AUSTIN, Texas--Twitter CEO Evan Williams took no time in getting to the juicy part of his keynote address at the South by Southwest Interactive Festival on Monday afternoon. He announced the "@Anywhere" platform, a way to pull Twitter links and data onto partner sites and media outlets.
A brief demo of @Anywhere showed off "hovercards" that bring up Twitter information with a mouse-over, let readers or users connect with their Twitter accounts much like Facebook Connect, or explore more specific possibilities, like instantly following a newspaper columnist's Twitter account by clicking on his or her byline.
"Discovery is one of the hardest challenges," Williams said. "It's putting these in context where you're already aware of them...Twitter is a very easy way to keep in touch." The company has 13 launch partners, including Digg, The New York Times, MSNBC.com, eBay, Amazon, and Bing. As Williams describes it, "it's not an ad platform, it's an '@' platform," referring to the syntax of using the '@' symbol to denote communication between individual Twitter users.
While Williams was still speaking, a post went live on the Twitter blog about @Anywhere, describing the technology as "a new set of frameworks for adding this Twitter experience anywhere on the Web. Soon, sites many of us visit every day will be able to recreate these open, engaging interactions providing a new layer of value for visitors without sending them to Twitter.com." Indeed, a philosophy similar to Facebook Connect.

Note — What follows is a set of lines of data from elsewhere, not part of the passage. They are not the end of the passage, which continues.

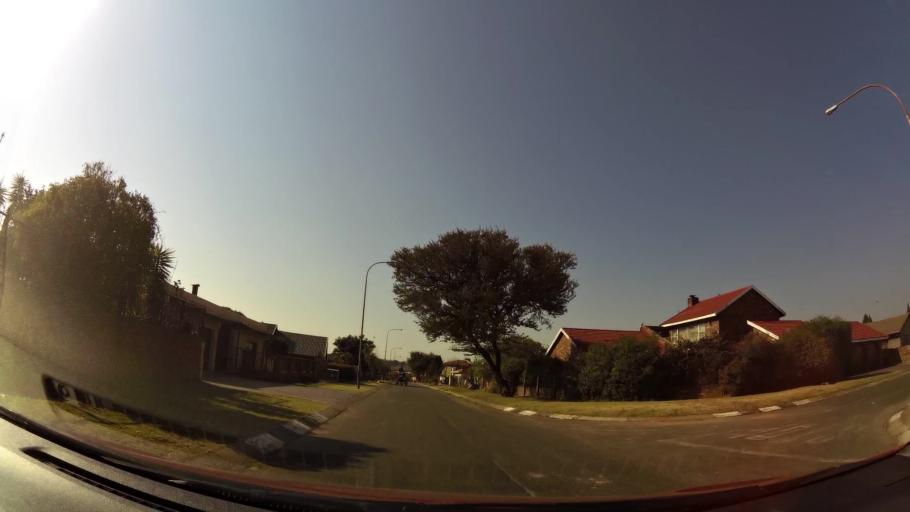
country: ZA
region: Gauteng
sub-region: City of Johannesburg Metropolitan Municipality
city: Johannesburg
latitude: -26.2485
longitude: 27.9598
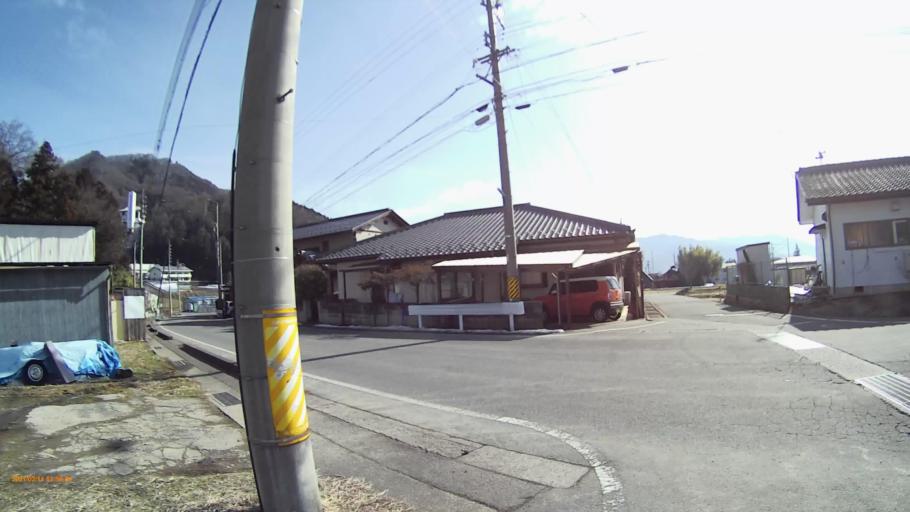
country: JP
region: Nagano
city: Nakano
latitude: 36.7477
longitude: 138.3793
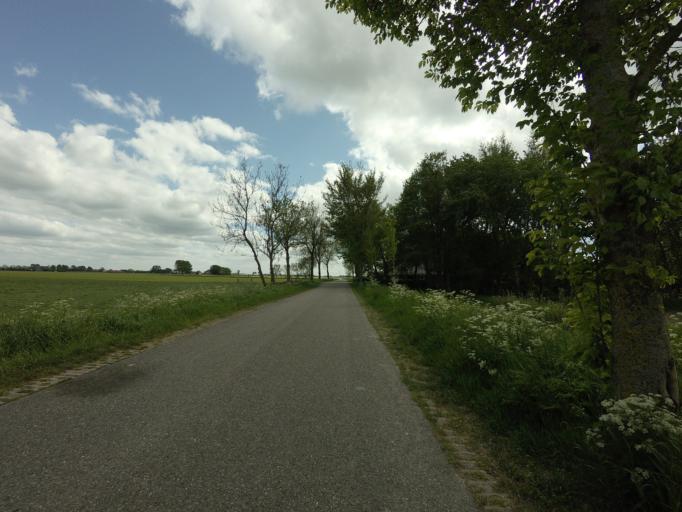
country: NL
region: Friesland
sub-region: Sudwest Fryslan
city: Bolsward
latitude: 53.0848
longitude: 5.5481
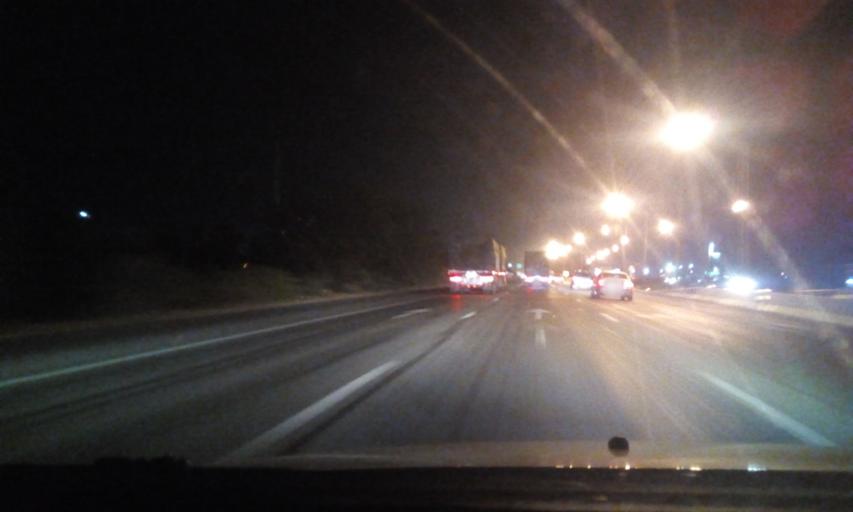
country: TH
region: Ang Thong
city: Chaiyo
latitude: 14.7291
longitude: 100.4553
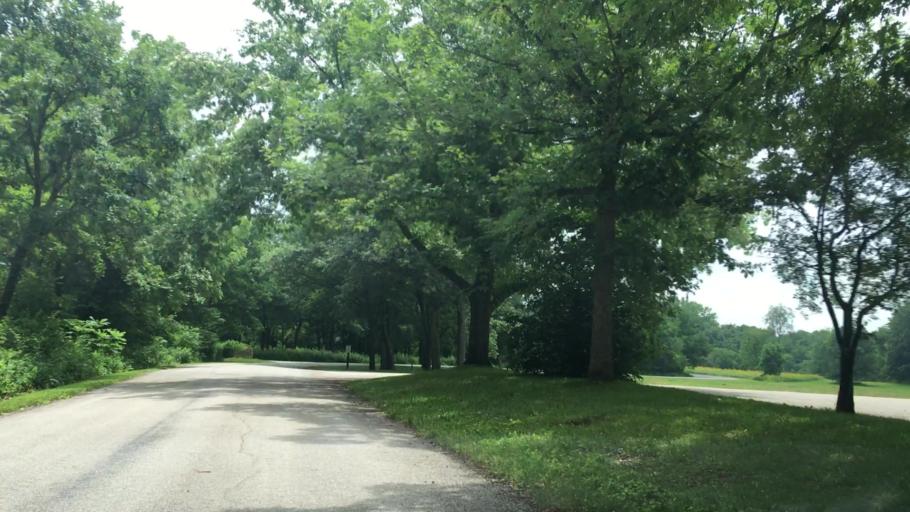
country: US
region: Iowa
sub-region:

Williams was interviewed onstage by Umair Haque, director of the Havas Media Lab, in what was arguably the most highly anticipated event of the SXSWi lineup. A massive event hall at the Austin Convention Center was filled to capacity, with a line snaking through the hallways half an hour before the talk was scheduled to begin.
It was a quick demonstration. And the Twitter CEO was sketchy about the details of how @Anywhere will make money, though there are some guesses that big partners will have to pay up for access to the "firehose," much like its search deals with Twitter and Bing that were announced late last year. Williams described those as "a couple of the first guys that we shared our full stream of public Twitter data with."
There are 50 million Twitter "tweets" posted every day, Williams said.
"Inevitably, it's going to take experimentation," Williams said of how the business side of @Anywhere will evolve. "Google started out thinking that they were going to sell search services."
A report circulated last month that Twitter was gearing up to launch an ad platform in conjunction with SXSWi, stemming from comments that the company's head of product management made in a conference panel. Company executives had heretofore been ambivalent as to whether they would start rolling out ads any time soon--or ever.
SXSWi is more or less Twitter's birthplace: the company made its debut there in 2007, and became an instant sensation with the early-adopter geek crowd. It took about two more years before it could be deemed a legitimate, mainstream sensation, but SXSWi is its home turf.
Williams says that @Anywhere taps into Twitter's deepest values of openness and transparency. "A window is transparent, but a door is open," he said. "A door lets people come in and mess with what you're doing."
From the start, Twitter has had an extensive set of application programming interfaces (APIs) that have led to a colorful array of third-party developer apps. "Openness is really a survivor technique," Williams said. "It's being open to the idea that you are wrong, and that other people probably have some good ideas."
This post was last updated at 12:41 p.m. PDT.